● What the exercise asks
Copy every line of the data in which the word "neutralization" occurs.

● Entries provided
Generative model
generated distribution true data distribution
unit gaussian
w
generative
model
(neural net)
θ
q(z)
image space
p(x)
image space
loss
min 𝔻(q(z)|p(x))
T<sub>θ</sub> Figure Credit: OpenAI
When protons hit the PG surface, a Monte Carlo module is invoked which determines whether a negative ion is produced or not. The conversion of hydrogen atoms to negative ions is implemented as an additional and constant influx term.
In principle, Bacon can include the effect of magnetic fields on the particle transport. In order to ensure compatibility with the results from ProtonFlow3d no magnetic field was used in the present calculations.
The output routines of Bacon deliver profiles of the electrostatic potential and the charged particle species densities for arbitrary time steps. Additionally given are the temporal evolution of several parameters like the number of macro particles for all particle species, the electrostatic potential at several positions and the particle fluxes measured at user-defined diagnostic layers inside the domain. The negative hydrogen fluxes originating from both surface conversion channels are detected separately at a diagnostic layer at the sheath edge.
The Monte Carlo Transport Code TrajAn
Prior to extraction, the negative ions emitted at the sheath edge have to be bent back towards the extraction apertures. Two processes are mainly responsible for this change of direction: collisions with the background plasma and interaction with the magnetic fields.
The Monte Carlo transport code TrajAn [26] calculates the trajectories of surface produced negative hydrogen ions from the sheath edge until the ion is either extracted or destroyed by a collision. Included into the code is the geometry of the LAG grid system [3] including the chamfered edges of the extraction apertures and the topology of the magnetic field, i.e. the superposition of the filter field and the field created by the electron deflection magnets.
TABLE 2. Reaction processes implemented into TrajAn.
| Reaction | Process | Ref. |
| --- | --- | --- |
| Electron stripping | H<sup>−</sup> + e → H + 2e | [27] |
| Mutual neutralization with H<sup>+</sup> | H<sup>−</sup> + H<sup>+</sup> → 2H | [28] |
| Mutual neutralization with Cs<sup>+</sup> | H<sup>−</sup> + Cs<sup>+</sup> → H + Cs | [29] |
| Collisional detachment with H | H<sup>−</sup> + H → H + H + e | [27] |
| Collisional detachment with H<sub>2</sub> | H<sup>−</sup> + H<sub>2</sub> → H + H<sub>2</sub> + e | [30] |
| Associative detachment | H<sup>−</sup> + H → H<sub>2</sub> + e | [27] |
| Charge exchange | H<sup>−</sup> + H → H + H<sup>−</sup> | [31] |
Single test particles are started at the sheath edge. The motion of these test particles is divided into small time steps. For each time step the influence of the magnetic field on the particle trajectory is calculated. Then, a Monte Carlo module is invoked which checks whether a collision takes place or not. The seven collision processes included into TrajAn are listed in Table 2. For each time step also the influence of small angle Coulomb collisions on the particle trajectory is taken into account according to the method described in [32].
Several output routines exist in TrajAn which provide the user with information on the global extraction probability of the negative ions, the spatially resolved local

● Answer area
| Mutual neutralization with H<sup>+</sup> | H<sup>−</sup> + H<sup>+</sup> → 2H | [28] |
| Mutual neutralization with Cs<sup>+</sup> | H<sup>−</sup> + Cs<sup>+</sup> → H + Cs | [29] |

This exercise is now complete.